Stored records
****
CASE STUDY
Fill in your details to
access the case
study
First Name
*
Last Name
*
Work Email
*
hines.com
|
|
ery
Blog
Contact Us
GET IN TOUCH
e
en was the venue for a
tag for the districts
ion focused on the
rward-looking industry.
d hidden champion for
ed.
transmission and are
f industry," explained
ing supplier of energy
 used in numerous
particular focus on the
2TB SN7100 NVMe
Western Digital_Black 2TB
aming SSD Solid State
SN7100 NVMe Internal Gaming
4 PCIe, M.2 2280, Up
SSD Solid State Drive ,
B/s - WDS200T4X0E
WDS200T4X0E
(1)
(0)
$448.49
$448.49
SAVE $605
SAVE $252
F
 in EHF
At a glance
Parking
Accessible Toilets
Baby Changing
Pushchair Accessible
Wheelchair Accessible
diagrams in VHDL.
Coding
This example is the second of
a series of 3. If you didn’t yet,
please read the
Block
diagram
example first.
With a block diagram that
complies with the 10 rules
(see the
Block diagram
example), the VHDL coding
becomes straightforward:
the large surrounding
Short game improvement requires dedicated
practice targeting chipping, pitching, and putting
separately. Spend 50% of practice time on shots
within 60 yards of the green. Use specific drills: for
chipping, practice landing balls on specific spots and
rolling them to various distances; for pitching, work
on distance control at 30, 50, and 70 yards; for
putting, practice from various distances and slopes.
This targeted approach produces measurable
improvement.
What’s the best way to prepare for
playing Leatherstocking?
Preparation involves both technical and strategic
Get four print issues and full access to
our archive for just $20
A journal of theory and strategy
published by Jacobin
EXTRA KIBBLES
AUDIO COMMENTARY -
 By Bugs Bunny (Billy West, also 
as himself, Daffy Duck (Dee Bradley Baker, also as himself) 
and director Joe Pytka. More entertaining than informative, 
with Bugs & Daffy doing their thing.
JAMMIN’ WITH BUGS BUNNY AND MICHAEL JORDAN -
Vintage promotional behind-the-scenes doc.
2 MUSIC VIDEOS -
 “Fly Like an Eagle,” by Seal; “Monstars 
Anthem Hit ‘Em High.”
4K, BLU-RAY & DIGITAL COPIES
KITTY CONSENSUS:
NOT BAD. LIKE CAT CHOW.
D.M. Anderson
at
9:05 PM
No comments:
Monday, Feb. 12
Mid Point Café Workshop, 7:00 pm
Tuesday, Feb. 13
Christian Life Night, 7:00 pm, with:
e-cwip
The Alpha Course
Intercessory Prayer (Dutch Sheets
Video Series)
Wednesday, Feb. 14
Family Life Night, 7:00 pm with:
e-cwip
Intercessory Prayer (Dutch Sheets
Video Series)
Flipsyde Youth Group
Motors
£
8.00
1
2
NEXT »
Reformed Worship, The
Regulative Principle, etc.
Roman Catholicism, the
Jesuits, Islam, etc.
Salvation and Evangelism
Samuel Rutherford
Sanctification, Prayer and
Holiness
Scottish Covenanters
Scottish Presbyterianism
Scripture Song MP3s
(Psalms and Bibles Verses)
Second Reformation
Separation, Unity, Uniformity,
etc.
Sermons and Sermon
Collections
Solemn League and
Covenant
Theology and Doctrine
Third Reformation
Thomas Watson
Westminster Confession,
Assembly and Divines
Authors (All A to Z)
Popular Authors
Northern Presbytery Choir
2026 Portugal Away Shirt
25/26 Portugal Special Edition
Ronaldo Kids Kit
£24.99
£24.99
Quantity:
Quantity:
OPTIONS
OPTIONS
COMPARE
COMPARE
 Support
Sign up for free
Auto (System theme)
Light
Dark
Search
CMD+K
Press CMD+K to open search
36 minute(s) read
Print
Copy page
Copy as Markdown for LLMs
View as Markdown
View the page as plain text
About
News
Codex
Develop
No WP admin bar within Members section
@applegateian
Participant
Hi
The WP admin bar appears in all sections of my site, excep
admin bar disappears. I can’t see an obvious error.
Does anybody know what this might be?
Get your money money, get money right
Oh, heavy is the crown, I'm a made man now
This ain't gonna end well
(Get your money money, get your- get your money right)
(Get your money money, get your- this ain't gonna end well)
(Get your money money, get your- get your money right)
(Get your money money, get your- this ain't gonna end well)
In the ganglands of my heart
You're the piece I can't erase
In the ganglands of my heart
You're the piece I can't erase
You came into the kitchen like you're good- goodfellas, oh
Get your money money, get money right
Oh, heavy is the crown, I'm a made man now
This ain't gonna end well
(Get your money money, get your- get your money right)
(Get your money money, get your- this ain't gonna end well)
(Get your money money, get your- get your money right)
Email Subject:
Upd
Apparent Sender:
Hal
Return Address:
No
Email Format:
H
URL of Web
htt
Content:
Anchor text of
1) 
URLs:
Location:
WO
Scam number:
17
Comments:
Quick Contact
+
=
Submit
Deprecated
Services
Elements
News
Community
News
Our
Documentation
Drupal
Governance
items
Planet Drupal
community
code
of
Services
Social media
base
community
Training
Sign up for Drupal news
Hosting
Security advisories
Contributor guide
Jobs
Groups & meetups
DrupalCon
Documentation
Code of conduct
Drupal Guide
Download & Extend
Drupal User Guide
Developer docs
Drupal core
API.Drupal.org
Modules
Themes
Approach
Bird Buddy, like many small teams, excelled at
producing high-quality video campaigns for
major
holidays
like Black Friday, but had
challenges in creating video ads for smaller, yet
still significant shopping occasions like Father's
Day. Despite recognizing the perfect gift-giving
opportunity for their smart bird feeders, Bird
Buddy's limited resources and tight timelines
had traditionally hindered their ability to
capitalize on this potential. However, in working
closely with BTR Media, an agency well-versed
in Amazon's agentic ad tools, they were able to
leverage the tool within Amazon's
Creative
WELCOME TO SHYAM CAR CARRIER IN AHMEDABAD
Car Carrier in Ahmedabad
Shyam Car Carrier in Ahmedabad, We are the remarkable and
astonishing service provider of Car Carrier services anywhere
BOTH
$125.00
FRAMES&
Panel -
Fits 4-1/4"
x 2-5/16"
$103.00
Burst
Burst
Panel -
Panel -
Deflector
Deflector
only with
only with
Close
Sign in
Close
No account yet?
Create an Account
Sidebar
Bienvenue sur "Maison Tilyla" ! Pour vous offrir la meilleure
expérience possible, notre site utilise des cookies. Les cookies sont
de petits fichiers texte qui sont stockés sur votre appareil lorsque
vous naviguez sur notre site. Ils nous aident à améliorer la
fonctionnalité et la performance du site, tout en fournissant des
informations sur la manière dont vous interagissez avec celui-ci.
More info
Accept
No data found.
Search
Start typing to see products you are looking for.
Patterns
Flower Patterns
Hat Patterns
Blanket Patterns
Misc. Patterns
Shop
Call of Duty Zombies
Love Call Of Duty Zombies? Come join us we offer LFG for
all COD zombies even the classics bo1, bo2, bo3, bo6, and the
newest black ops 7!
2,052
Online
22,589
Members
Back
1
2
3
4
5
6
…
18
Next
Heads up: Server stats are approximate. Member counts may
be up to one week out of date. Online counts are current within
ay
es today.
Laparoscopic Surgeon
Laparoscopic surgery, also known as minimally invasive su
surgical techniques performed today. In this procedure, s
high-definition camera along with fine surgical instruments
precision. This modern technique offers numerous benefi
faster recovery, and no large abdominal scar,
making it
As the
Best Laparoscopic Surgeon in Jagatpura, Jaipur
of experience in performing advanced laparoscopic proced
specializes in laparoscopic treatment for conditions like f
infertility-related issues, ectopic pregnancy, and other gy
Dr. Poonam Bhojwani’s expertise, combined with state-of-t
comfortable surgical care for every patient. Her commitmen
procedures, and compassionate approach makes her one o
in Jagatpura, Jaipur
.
****
Lines above that have "More": copy each of them.

# [EXPECTED ANSWER]
and director Joe Pytka. More entertaining than informative, 
More info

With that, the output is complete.